Pendant les premiers mois qui suivirent la conquête du pouvoir politique par le prolétariat en Russie (25 octobre – 7 novembre 1917), il pouvait sembler que les différences très marquées entre ce pays arriéré et les pays avancés d’Europe occidentale y rendraient la révolution du prolétariat très différentes de la nôtre.
Aujourd’hui nous avons par devers nous une expérience internationale fort appréciable, qui atteste de toute évidence que certains traits essentiels de notre révolution n’ont pas une portée locale, ni particulièrement nationale, ni uniquement russe, mais bien internationale.

• SÉRIE DE CONSIGNES:
1 - D'après l'extrait sur la révolution russe, à quelle date le prolétariat s'est-il emparé du pouvoir politique en Russie ?
2 - Reprenez l'extrait sur la révolution russe et poursuivez-le à partir de sa dernière phrase.

• RELEVÉ DES DONNÉES:
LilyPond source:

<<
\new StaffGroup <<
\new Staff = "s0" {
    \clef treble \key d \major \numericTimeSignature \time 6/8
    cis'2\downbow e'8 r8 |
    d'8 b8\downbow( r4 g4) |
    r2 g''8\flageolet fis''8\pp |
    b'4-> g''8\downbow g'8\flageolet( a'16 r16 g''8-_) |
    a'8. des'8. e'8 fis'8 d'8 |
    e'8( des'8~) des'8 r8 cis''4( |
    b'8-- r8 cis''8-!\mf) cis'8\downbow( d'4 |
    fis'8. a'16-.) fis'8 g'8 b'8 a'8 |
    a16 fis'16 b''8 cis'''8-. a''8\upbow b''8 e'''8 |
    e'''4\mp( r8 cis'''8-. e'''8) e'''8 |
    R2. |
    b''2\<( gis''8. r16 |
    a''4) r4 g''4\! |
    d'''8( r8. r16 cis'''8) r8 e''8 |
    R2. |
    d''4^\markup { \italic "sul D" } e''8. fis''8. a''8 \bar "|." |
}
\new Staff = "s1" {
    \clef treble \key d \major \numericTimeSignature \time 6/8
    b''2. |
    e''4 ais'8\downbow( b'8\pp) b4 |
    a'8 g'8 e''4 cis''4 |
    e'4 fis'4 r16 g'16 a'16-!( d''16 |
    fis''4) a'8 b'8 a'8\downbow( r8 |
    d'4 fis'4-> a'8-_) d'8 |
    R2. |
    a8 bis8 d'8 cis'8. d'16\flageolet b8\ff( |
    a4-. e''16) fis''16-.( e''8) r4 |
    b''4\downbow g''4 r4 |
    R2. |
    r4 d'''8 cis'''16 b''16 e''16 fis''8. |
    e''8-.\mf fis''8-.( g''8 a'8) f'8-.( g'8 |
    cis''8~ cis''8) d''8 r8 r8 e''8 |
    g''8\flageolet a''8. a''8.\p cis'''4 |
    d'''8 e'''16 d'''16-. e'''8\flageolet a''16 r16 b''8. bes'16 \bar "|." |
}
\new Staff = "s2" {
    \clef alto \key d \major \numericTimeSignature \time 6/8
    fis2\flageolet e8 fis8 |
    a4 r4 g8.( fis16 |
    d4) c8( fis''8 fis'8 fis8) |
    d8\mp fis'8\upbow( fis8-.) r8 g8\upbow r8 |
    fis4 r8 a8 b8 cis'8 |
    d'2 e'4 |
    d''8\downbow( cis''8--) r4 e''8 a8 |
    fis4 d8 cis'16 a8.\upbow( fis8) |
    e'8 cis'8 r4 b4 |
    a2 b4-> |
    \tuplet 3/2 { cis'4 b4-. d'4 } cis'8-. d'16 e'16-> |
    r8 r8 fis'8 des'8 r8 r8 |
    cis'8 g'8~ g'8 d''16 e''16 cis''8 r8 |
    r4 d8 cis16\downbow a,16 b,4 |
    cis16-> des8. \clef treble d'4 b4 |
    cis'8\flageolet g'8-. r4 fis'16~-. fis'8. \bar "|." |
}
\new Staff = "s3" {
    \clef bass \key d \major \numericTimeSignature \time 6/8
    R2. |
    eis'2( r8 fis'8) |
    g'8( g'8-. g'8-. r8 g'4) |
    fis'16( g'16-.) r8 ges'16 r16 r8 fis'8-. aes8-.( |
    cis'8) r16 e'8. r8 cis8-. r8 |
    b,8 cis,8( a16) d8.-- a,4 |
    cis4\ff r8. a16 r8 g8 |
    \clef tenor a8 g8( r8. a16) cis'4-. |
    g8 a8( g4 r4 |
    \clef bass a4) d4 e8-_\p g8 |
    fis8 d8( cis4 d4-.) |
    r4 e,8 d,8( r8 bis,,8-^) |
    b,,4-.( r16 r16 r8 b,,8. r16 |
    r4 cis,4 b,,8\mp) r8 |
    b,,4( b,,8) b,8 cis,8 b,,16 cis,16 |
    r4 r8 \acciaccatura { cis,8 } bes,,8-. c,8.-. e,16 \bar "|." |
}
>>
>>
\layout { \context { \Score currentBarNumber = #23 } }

• LES RÉSULTATS:
1 - Le 25 octobre – 7 novembre 1917.

2 -
Et je ne parle pas ici de la portée internationale au sens large du mot : il ne s’agit pas de certains traits, mais tous les traits essentiels et aussi certains traits secondaires de notre révolution ont une portée internationale, en ce sens qu’elle exerce une action sur tous les pays. Non, c’est dans le sens le plus étroit du mot, c’est à dire en entendant par portée internationale la valeur internationale ou la répétition historique inévitable, à l’échelle internationale, de ce qui c’est passé chez nous, que certains traits essentiels ont cette portée.
Certes, on aurait grandement tort d’exagérer cette vérité, de l’entendre au-delà de certains traits essentiels de notre révolution. On aurait également tort de perdre de vue qu’après la victoire de la révolution prolétarienne, si même elle n’a lieu que dans un seul des pays avancés, il se produira, selon toute probabilité, un brusque changement, à savoir : la Russie redeviendra, bientôt après, un pays, non plus exemplaire, mais retardataire (au point de vue “soviétique” et socialiste).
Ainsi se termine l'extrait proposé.